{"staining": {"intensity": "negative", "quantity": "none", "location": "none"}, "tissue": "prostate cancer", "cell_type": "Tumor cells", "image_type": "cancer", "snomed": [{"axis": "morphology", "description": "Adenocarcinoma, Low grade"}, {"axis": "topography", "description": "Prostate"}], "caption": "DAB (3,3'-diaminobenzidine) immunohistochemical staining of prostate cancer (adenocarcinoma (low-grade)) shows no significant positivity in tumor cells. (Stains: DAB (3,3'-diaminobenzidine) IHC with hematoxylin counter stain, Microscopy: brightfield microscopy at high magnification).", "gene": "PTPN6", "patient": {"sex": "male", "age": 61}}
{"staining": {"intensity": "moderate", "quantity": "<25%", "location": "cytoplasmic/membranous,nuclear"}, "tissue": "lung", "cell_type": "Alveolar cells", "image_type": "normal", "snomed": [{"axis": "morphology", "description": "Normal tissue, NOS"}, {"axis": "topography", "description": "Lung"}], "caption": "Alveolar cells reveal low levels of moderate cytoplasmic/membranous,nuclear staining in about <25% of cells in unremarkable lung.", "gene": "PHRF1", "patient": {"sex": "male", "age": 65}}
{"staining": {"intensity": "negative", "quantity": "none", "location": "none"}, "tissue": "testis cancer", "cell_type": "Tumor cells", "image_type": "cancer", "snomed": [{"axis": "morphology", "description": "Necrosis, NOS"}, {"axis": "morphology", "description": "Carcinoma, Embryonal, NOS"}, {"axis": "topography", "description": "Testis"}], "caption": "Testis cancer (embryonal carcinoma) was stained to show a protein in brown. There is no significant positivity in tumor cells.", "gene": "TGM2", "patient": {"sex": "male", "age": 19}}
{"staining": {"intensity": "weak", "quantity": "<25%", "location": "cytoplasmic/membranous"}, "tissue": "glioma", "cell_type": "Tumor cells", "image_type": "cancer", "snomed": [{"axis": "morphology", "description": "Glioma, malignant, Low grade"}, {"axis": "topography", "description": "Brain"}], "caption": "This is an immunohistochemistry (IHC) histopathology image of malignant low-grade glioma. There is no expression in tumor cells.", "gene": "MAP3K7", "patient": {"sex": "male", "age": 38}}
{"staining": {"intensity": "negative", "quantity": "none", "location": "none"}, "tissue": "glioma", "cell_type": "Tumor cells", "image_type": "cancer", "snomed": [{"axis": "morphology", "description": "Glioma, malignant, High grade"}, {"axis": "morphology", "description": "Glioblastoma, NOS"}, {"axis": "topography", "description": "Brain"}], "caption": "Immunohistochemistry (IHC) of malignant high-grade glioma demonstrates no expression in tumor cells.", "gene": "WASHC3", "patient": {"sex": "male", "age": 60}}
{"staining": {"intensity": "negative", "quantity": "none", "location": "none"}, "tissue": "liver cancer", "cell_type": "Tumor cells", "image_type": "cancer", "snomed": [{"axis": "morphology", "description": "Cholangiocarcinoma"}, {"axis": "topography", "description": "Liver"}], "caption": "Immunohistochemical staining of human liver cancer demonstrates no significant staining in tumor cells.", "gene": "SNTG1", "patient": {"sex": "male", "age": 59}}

**Exercise requirements**.
Whenever a line in the data holds "demonstrates", copy that line.

**The completed task**.
{"staining": {"intensity": "negative", "quantity": "none", "location": "none"}, "tissue": "glioma", "cell_type": "Tumor cells", "image_type": "cancer", "snomed": [{"axis": "morphology", "description": "Glioma, malignant, High grade"}, {"axis": "morphology", "description": "Glioblastoma, NOS"}, {"axis": "topography", "description": "Brain"}], "caption": "Immunohistochemistry (IHC) of malignant high-grade glioma demonstrates no expression in tumor cells.", "gene": "WASHC3", "patient": {"sex": "male", "age": 60}}
{"staining": {"intensity": "negative", "quantity": "none", "location": "none"}, "tissue": "liver cancer", "cell_type": "Tumor cells", "image_type": "cancer", "snomed": [{"axis": "morphology", "description": "Cholangiocarcinoma"}, {"axis": "topography", "description": "Liver"}], "caption": "Immunohistochemical staining of human liver cancer demonstrates no significant staining in tumor cells.", "gene": "SNTG1", "patient": {"sex": "male", "age": 59}}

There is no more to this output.